チームには黒子役(調整役、つなぎ役のことが多い)としての影のリーダーが不可欠です。

生きたチームになるには、誰かがそれぞれの担当者と報告・連絡・相談(1対1の対応、接着役)を担い、上手く調整しないとケースに益のあるケアにはならないのです。

この接着剤役に、ぜひ作業療法士が成って欲しいのです。




その理由は、

・作業療法士は狭義の専門性は薄いが幼熟性(ネオテニー※)を保有しているため“柔軟性が高い”、“関係性が広い”、“腰が低い(誰にでも頭を下げられる)”からです。

・作業(人の暮らし、生活、生活行為・・)・作業遂行に関する専門家であり、作業は個々の機能や能力、環境との集合によって実行されるものであるから。

・本人の思いを聞き、その実現に向けて助言し、一緒に取り組む専門家であるから。

です。


※ネオテニー

生物や組織が進化するということは「特殊化」「専門化」が進むことともいえます。

確かに組織の進化が進むと、対象領域に対する適応力が優れ、他の追随を許さない力と社会的地位が得られます。

反面対象外の領域の急激な変化や大きな環境の変化には、対応・適応し難くなります。

一方,幼形熟成(ネオテニー)においては、あまり「特殊化」「専門化」が進まない状態が多くみられます。

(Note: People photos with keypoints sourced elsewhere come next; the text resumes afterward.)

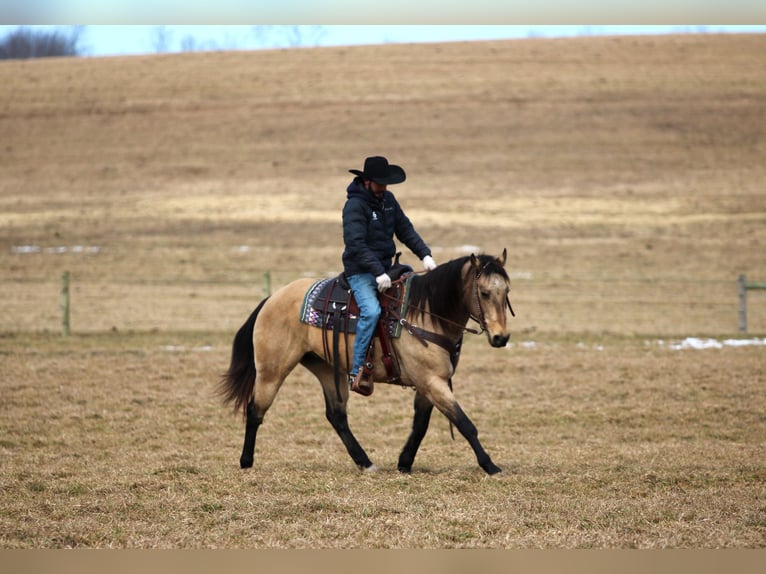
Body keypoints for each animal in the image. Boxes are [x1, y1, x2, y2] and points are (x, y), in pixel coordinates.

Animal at [218, 249, 515, 475]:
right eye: (484, 292)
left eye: (506, 291)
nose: (501, 337)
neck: (427, 313)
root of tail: (272, 299)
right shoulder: (432, 382)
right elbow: (465, 423)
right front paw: (490, 466)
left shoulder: (430, 383)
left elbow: (420, 426)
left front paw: (404, 463)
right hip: (272, 370)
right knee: (256, 410)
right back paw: (246, 461)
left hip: (328, 370)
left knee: (336, 416)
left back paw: (365, 462)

組織においては,そのようなスタッフは常日頃,専門性の不足があるため、高く評価されません。でも誰とでも関係性を持つことができ、どんな意見も受け入れ、大きな変化にも柔軟に対応できる力があります。

作業療法士って、他の職種より幼形熟成的だと思いませんか・・・・。それが強みなのだと思います。